# Tasks to carry out
• A. The SAS Rapid Predictive Modeler page below lists what determines how many observations go into its data sample. Name every one of those factors.
• B. In the SAS Rapid Predictive Modeler page below, how many observations are processed when the input variables number from 100 to 200?
• C. Write what follows the last sentence of the SAS Rapid Predictive Modeler page below.

About the Rapid Predictive Modeler

Overview of the Rapid Predictive Modeler

Sampling Strategies for the SAS Rapid Predictive Modeler

Organizing Data for the SAS Rapid Predictive Modeler

Overview of the Rapid Predictive Modeler

SAS Rapid Predictive Modeler is designed to build models for the following types of data mining classification and regression problems:

classification models that predict the value of a discrete variable. Some examples are classification models that predict the value of a variable, such as True or False; Purchase or Decline; High, Medium, or Low; and Churn or Continues.
regression models that predict the value of a continuous variable. Some examples are regression models that might predict amounts such as revenue, sales, or success rate by using continuous values.

To create a model by using the SAS Rapid Predictive Modeler, you must supply a data set, where every row contains a set of independent predictor variables (known as inputs) and at least one dependent variable (known as a target). The SAS Rapid Predictive Modeler decides whether variables are continuous or categorical, and chooses the input variables that should be included in the model.

Your model can be saved as SAS code and then deployed in a SAS environment. You can use the SAS model code to score new data, and then use the results to make more informed business decisions. This process is called model scoring. For example, you can use scored data to decide which customers to select for churn, or to detect transactions that might be fraudulent.

Sampling Strategies for the SAS Rapid Predictive Modeler

The SAS Rapid Predictive Modeler uses a composite sampling approach. The number of observations that are included in the data sample depend on these factors:

number of input variables
total number of observations in the data source
whether the data contains rare event targets
number of events in the data

Here are the guidelines that the SAS Rapid Predictive Modeler uses to determine the number of observations that are processed:

Number of Input Variables	Number of Observations Processed
<100	80,000
100–200	40,000
>200	20,000

To understand the conditions in the following table, here are some key points:

The number of observations being processed is determined by the number of input variables. See the preceding table.
In predictive modeling, if you are modeling a binary target, your target variable has an event level of 0 or 1. The event level could also be formatted to use No or Yes. Here is an example. A bank is trying to predict whether a customer will have bad credit. In the training data, each customer with bad credit is set to Yes, which means an event occurred for that customer. Each customer with good credit is considered a non-event.

Condition	Rare Event
Condition	Yes	No
total number of observations < number of observations being processed OR total number of events < (0.10*number of observations being processed)	Sample the data so that there is a 10:1 ratio of non-events to events.	no sampling
total number of events > (0.10*number of observations being processed)	Sample the following proportion of the rare events: $10 times . fraction open , 0.10 , times n u m b e r o f o b s e r v eh t i o n s b e i n g p r o c e s s e d close , over n u m b e r o f e v e n t s end fraction. Click image for alternative formats.$	stratified sampling

Organizing Data for the SAS Rapid Predictive Modeler

Before you can build a model, you need input data that represents historical events and characteristics that can be used for prediction. You also need target data that represents the event or value that you want to predict. In many cases, the input data is derived from one time period and the target data is derived from a later time period. The combined input and target data that you use to develop your model is called training data.

For example, you might mine last year's sales receipts to predict next year's expected revenue or to predict which customers will respond to a special offer. Using historical data from past events to predict performance on future events is called model training.

# Data segment

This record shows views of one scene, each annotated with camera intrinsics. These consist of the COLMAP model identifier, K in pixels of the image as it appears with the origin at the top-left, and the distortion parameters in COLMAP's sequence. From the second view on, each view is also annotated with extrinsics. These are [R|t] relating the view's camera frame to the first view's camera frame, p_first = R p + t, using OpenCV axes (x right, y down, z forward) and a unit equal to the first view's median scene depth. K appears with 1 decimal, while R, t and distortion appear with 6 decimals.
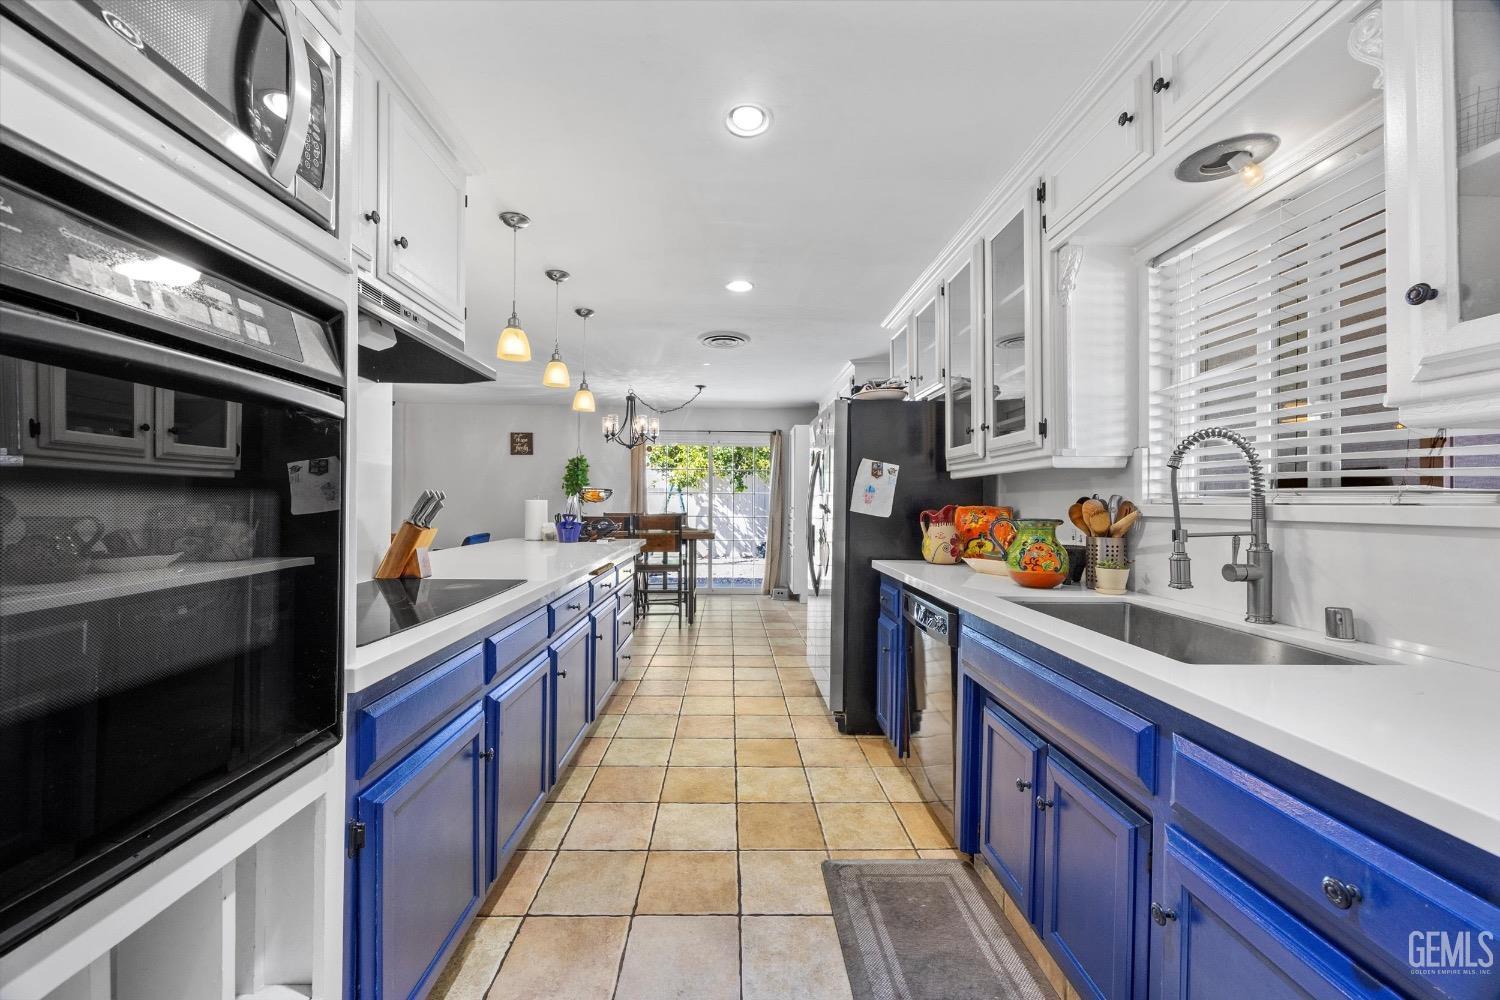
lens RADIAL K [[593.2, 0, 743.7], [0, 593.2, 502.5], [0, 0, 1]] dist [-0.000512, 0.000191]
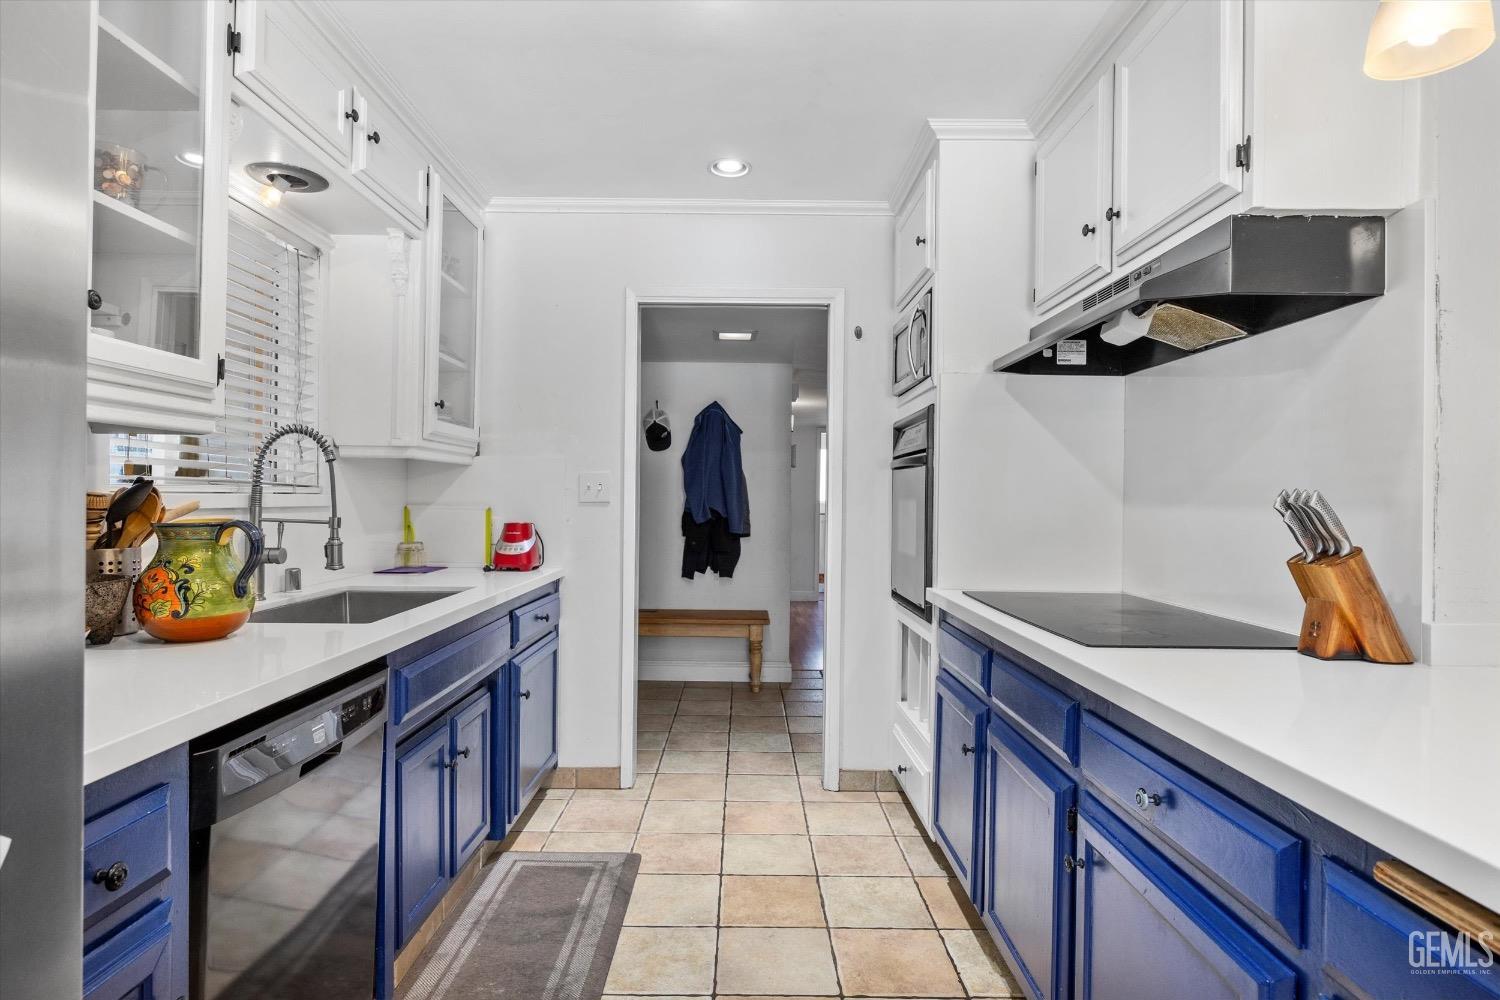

# Task responses
• A.
- Number of input variables
- Total number of observations in the data source
- Whether the data contains rare event targets
- Number of events in the data

• B. 40,000 observations.

• C.
For the best model results, your model training data should contain a large number of observations stored as rows of data. For example, many retail customer models use input data that has tens of thousands of observations.

If your target variable contains a rare event (for example, an offer that perhaps only 1% of your customers will respond to), you must ensure that your training data contains a significant number of these customers in your data set. You might want to oversample your training data to make sure you select all customers who accepted the offer, and provide an equal number of customers who did not accept. Oversampling makes it easier for a model with a rare event target to find a stable solution.

When you perform oversampling to boost rare event occurrences in your training data, you artificially inflate the occurrence of targeted events in your training data relative to the natural population. To compensate for the difference between the training data and the population data, the SAS Rapid Predictive Modeler provides you with a prior probability setting. Prior probability settings specify the true proportional frequencies of the targeted event in the population data.

The data that you mine using the SAS Rapid Predictive Modeler should be organized into rows (observations) and columns (variables). One of the columns should represent a target variable.

Consider the following example:

Name	Age	Gender	Income	Treatment	Purchase
Ricardo	29	M	33000	Y	Y
Susan	35	F	51000	Y	N
Jeremy	49	M	110000	N	Y

Name

a column that contains ID values for each observation. The SAS Rapid Predictive Modeler does not process ID variable columns for analytical content.

Age, Gender, Income, and Treatment

input columns that are used by the SAS Rapid Predictive Modeler.

Purchase

a target column.

When you configure your table of input data, you can also designate a frequency column. The values in the frequency column are nonnegative integers and must sum to 1.

By using the Variables to exclude from the model role, you can also select columns that you want the SAS Rapid Predictive Modeler to ignore during your analysis.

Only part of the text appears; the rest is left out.